### Task details
Return the listing below word for word, leaving out the pictures.

_____

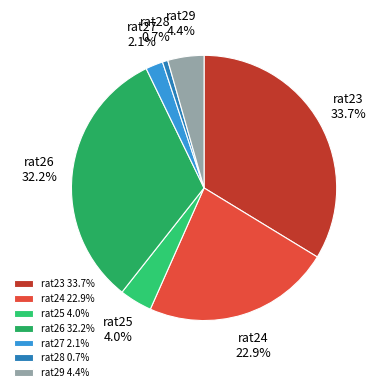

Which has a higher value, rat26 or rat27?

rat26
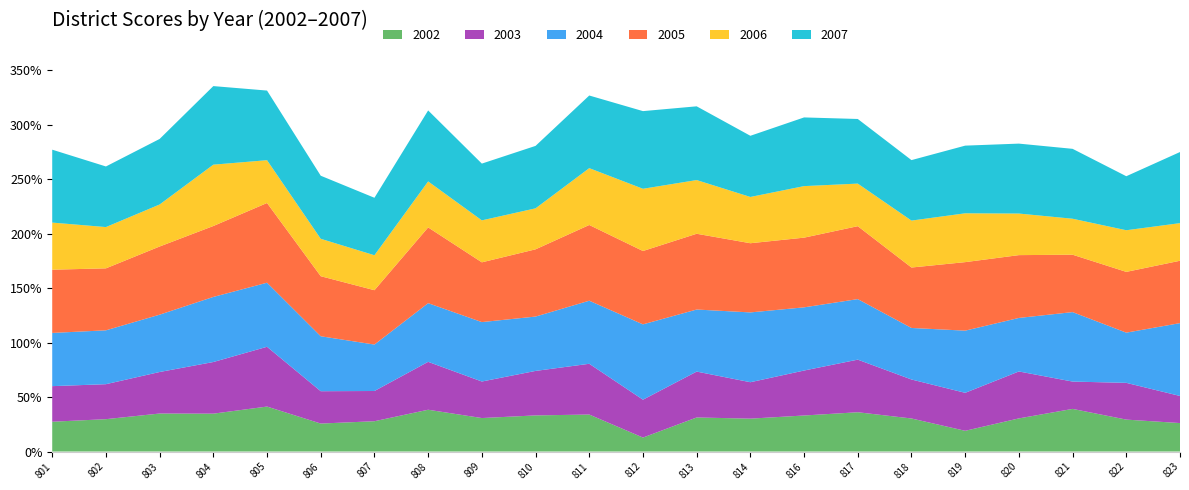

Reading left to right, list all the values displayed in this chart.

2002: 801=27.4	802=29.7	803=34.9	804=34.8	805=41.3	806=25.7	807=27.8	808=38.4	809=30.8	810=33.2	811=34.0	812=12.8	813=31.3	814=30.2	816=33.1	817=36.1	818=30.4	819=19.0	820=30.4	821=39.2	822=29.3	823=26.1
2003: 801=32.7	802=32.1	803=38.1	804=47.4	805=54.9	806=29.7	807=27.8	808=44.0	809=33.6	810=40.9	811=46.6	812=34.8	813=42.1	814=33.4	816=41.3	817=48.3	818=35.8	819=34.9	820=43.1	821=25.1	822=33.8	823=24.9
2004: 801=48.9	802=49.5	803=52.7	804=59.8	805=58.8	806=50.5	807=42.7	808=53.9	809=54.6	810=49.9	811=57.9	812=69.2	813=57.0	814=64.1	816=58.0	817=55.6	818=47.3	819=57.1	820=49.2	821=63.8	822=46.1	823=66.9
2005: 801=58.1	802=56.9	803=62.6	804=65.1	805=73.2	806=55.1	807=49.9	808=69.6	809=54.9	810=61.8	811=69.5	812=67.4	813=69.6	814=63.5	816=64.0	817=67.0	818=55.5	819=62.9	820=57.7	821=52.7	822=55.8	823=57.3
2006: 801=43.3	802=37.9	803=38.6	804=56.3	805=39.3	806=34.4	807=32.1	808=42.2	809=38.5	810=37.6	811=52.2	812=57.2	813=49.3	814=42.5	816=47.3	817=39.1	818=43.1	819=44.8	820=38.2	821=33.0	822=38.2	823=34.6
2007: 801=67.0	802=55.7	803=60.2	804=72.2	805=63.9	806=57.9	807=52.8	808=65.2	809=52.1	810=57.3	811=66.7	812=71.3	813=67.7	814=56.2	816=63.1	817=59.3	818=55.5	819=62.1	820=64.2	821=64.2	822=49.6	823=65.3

_____

### Final answer
Which has a higher value, rat26 or rat27?

rat26

Reading left to right, list all the values displayed in this chart.

2002: 801=27.4	802=29.7	803=34.9	804=34.8	805=41.3	806=25.7	807=27.8	808=38.4	809=30.8	810=33.2	811=34.0	812=12.8	813=31.3	814=30.2	816=33.1	817=36.1	818=30.4	819=19.0	820=30.4	821=39.2	822=29.3	823=26.1
2003: 801=32.7	802=32.1	803=38.1	804=47.4	805=54.9	806=29.7	807=27.8	808=44.0	809=33.6	810=40.9	811=46.6	812=34.8	813=42.1	814=33.4	816=41.3	817=48.3	818=35.8	819=34.9	820=43.1	821=25.1	822=33.8	823=24.9
2004: 801=48.9	802=49.5	803=52.7	804=59.8	805=58.8	806=50.5	807=42.7	808=53.9	809=54.6	810=49.9	811=57.9	812=69.2	813=57.0	814=64.1	816=58.0	817=55.6	818=47.3	819=57.1	820=49.2	821=63.8	822=46.1	823=66.9
2005: 801=58.1	802=56.9	803=62.6	804=65.1	805=73.2	806=55.1	807=49.9	808=69.6	809=54.9	810=61.8	811=69.5	812=67.4	813=69.6	814=63.5	816=64.0	817=67.0	818=55.5	819=62.9	820=57.7	821=52.7	822=55.8	823=57.3
2006: 801=43.3	802=37.9	803=38.6	804=56.3	805=39.3	806=34.4	807=32.1	808=42.2	809=38.5	810=37.6	811=52.2	812=57.2	813=49.3	814=42.5	816=47.3	817=39.1	818=43.1	819=44.8	820=38.2	821=33.0	822=38.2	823=34.6
2007: 801=67.0	802=55.7	803=60.2	804=72.2	805=63.9	806=57.9	807=52.8	808=65.2	809=52.1	810=57.3	811=66.7	812=71.3	813=67.7	814=56.2	816=63.1	817=59.3	818=55.5	819=62.1	820=64.2	821=64.2	822=49.6	823=65.3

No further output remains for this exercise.